The drugs that have been added in the category of Life Saving Drugs are as follows:
(176) Raltegravir potassium
(177) Rotavirus Vaccine (Live Oral Pentavalent)
(178)  Pneumococcal Polysaccharide Vaccine
(179) Posaconazole Oral suspension
(180) Temsirolimus Concentrate for infusion for injection
(181) Natalizuma
In our view, the healthcare concerns of the country have not been given adequate importance in the Union Budget proposals for 2012-13 to help improving the healthcare needs of the nation.


“Advance Pricing Mechanism will encourage the industry and it will certainly help the industry”
Pawan Chaudhary, Chairman & Managing Director, Venus Remedies

The industry is pleased as impetus to R&D has been provided by extending the weighted deduction of 200 per cent by five years. R&D expenditure in India is still on lower side and for a sustainable growth India needs more and more R&D. Most of the pharma companies have their subsidiaries or arms overseas and are subject to international tax. The positive stance shown by the Finance Minister on Advance Pricing Mechanism is encouraging and it will certainly help the industry. Pharma sector is also facing a challenge in having talented manpower. Additional incentive announced on account of weighted deduction on skill development will go a long way in helping the sector.
However, increase in both the excise duty and service tax would result into the additional burden.


“Five year extension to the 200 per cent R&D tax deduction is a welcome move”
K Raghavendra Rao, Chairman & Managing Director, Orchid Chemicals & Pharmaceuticals

While the pharma industry would be disappointed as nothing substantial was announced for the sector, five year extension to the 200 per cent R&D tax deduction is a welcome move. Initiatives like liberalising of external commercial borrowing rules and the boost to investment in infrastructure sector are particularly laudable.”

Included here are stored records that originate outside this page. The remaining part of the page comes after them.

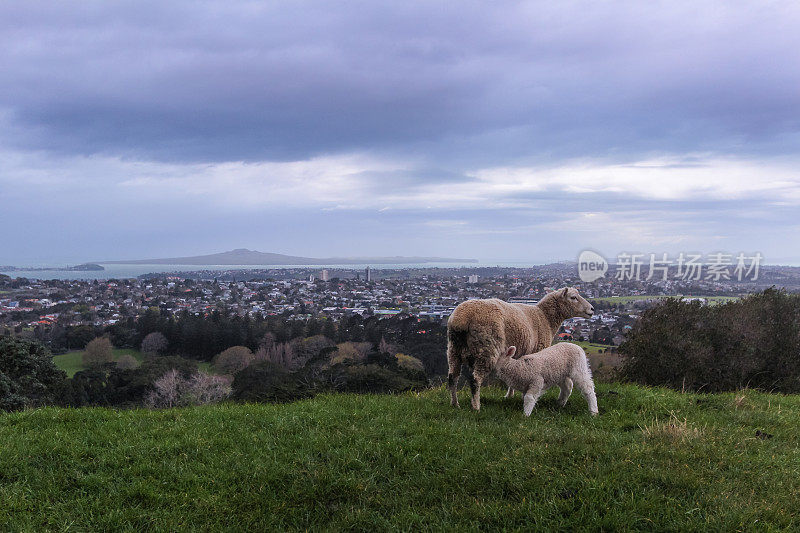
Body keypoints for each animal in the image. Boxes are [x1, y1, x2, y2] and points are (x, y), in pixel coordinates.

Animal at [444, 286, 592, 408]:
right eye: (573, 297)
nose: (592, 309)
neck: (544, 317)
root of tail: (461, 319)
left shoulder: (518, 354)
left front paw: (510, 395)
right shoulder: (537, 352)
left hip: (454, 349)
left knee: (452, 377)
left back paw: (454, 404)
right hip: (486, 348)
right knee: (475, 380)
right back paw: (476, 406)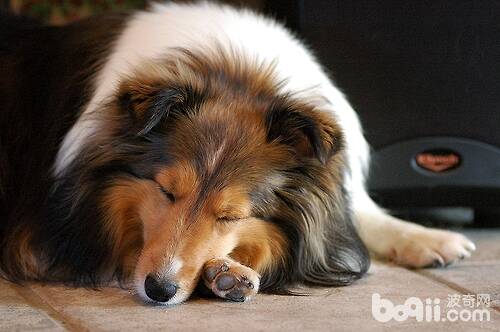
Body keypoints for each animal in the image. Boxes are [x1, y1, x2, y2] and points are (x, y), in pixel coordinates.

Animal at [0, 1, 476, 306]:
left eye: (230, 216)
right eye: (166, 192)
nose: (159, 290)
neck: (237, 70)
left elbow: (365, 215)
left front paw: (427, 237)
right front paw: (222, 274)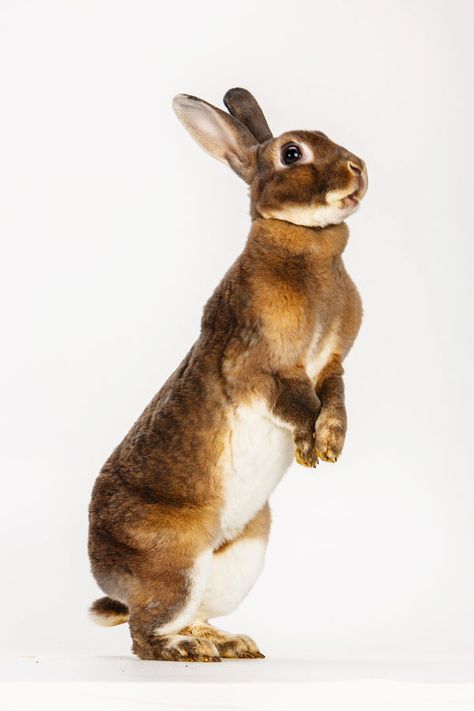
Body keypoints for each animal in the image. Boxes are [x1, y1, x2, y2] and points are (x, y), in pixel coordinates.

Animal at [90, 87, 370, 660]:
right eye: (292, 153)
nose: (359, 167)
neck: (305, 243)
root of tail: (110, 580)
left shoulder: (333, 365)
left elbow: (333, 397)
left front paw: (331, 443)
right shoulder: (256, 366)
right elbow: (296, 401)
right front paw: (311, 446)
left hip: (240, 557)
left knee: (189, 615)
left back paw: (229, 644)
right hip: (174, 564)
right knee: (143, 634)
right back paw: (185, 652)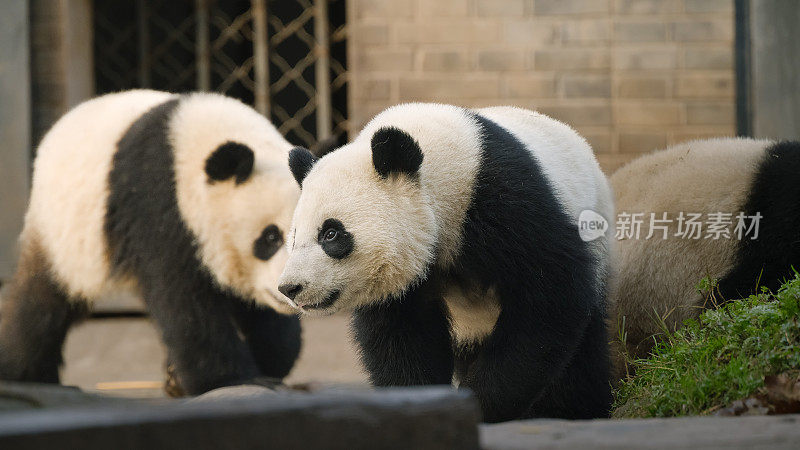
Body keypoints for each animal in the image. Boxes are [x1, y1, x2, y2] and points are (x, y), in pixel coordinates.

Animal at [0, 90, 304, 394]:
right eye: (271, 237)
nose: (286, 291)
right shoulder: (159, 206)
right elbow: (184, 301)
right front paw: (233, 379)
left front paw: (273, 359)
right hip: (65, 233)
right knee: (41, 301)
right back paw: (26, 373)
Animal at [278, 103, 616, 422]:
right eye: (292, 238)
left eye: (331, 234)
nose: (290, 288)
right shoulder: (400, 281)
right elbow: (402, 335)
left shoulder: (502, 200)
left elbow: (549, 293)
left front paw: (484, 403)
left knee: (583, 350)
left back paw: (574, 407)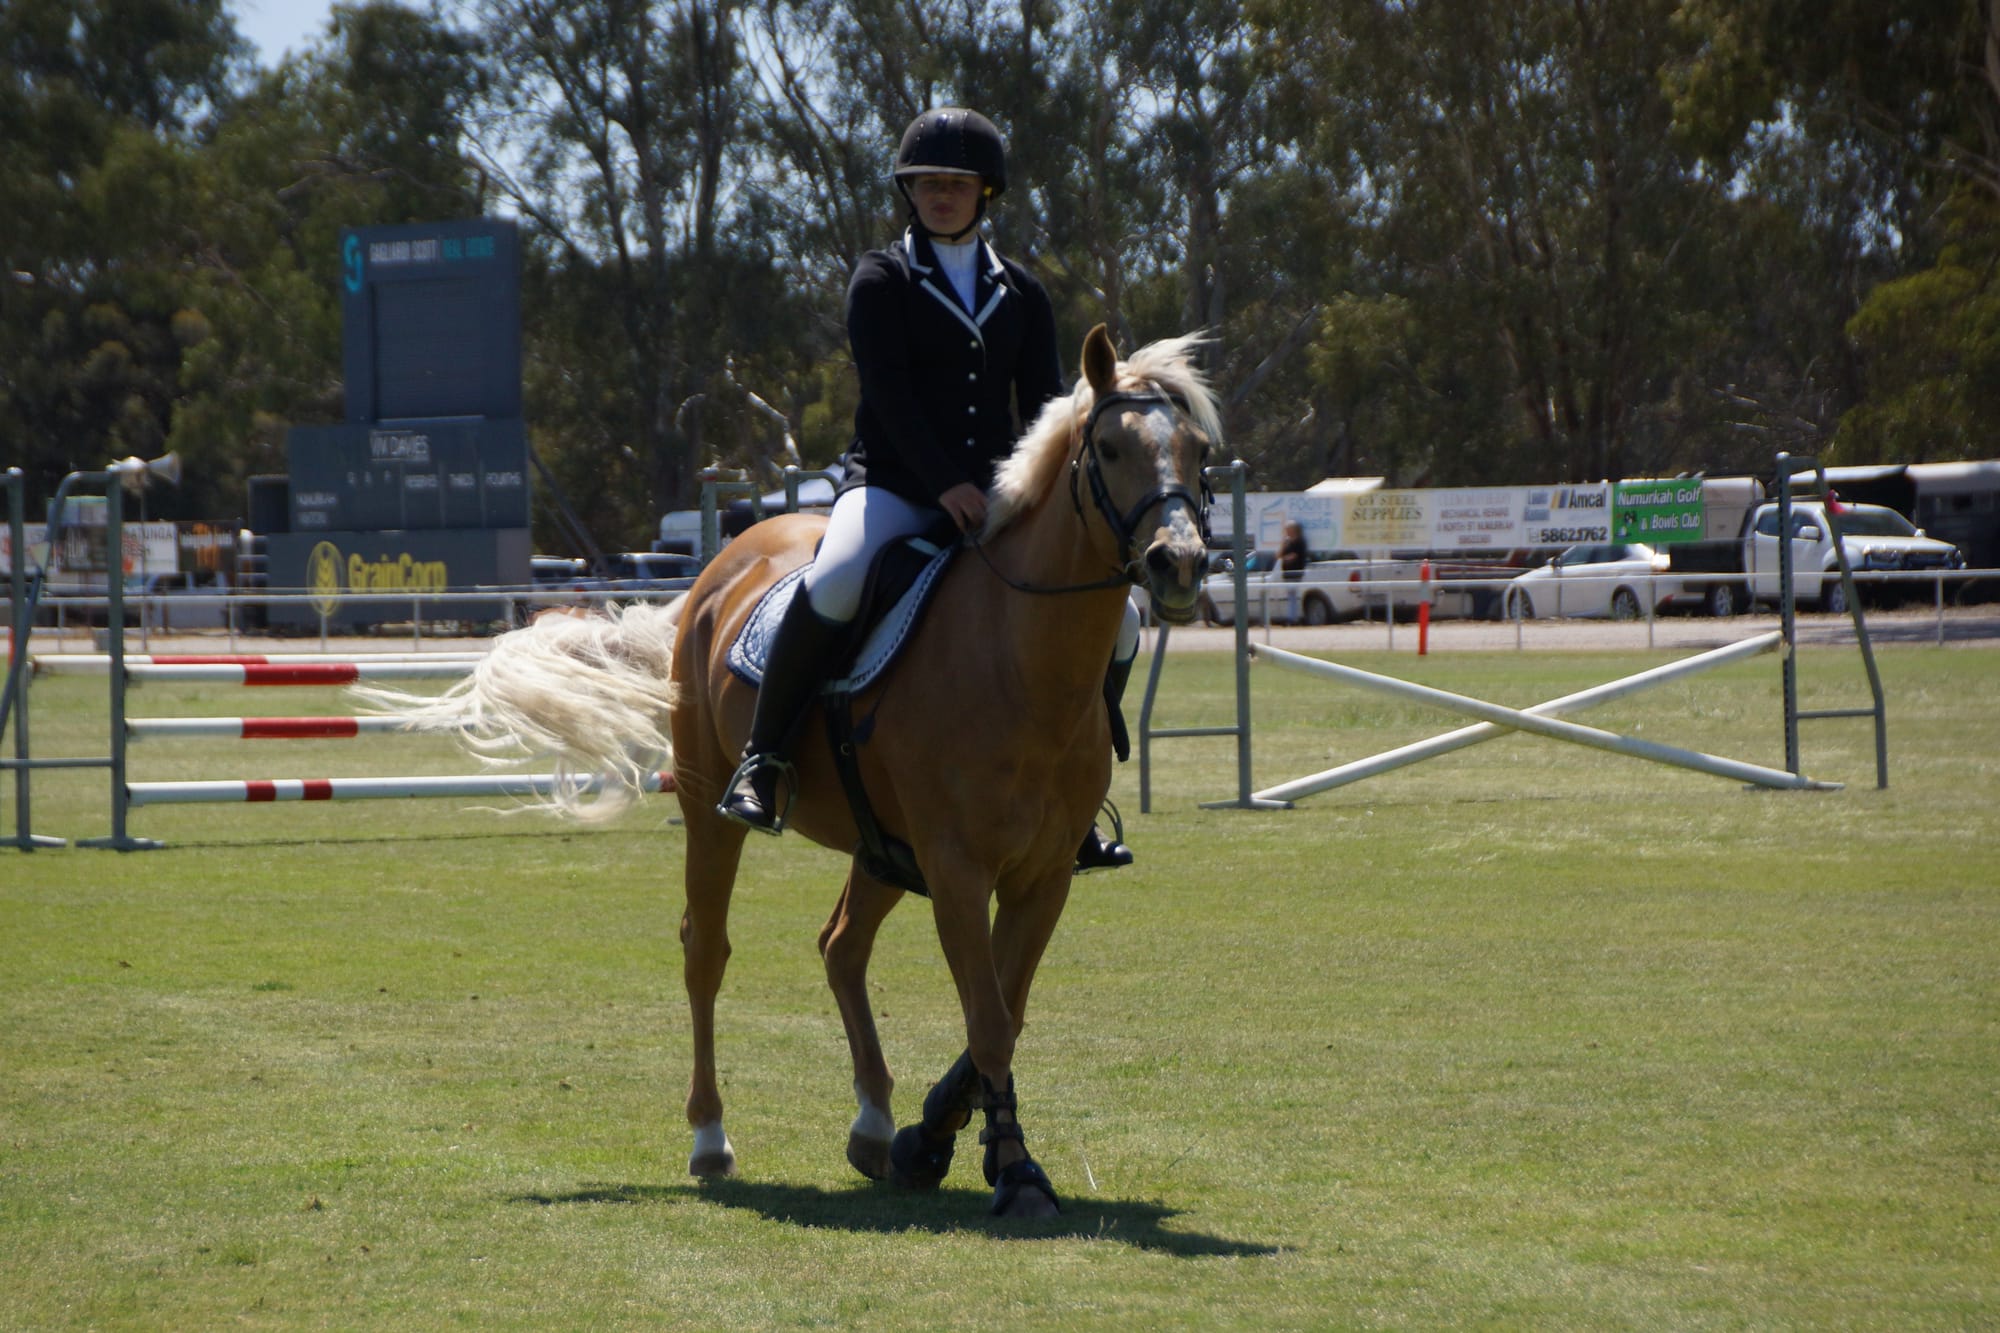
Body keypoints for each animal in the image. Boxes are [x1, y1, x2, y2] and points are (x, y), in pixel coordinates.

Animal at [367, 324, 1217, 1217]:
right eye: (1111, 447)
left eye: (1199, 450)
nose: (1179, 563)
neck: (1019, 659)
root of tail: (721, 563)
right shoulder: (957, 867)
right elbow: (987, 1017)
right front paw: (1014, 1171)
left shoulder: (1042, 874)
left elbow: (1004, 1013)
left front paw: (937, 1137)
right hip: (712, 810)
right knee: (705, 949)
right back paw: (710, 1136)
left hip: (882, 847)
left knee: (841, 946)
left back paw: (875, 1123)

 “Implications for the pharma industry in India.”
Sujay Shetty, Leader Pharma,  PwC India

“200 per cent weighted deduction for in- house R&D for another five years. will help India climb the Innovation curve Overall, in this year’s budget we saw a neutral share for the pharma sector. Though there has been some mild tinkering around the edges. 
On the positive side, GST network, the IT infrastructure, to be set up as National Information Utility and to be operationalised by August 2012. It is expected that GST implemention will bring supply chain efficiencies and hence reduction in prices of the medicines. We can also see positive support given to R&D by extending 200 per cent weighted deduction for in- house R&D for another five years. This will help India climb the Innovation curve.
Given that India has the largest pool of diabetic patients in the world, with more than 41 million people suffering from the disease; this is projected to reach 73.5 million in 2025. Reducing customs duty to 2.5 per cent, excise duty to six per cent and exempting SAD (special additional duty) on parts and components for the manufacture of blood pressure monitors, blood glucose monitoring systems (gluco-meters) and raw materials, used for manufacture of syringes, needles, cannuale, will help manage diabetes and reduce the treatment burden on India’s GDP.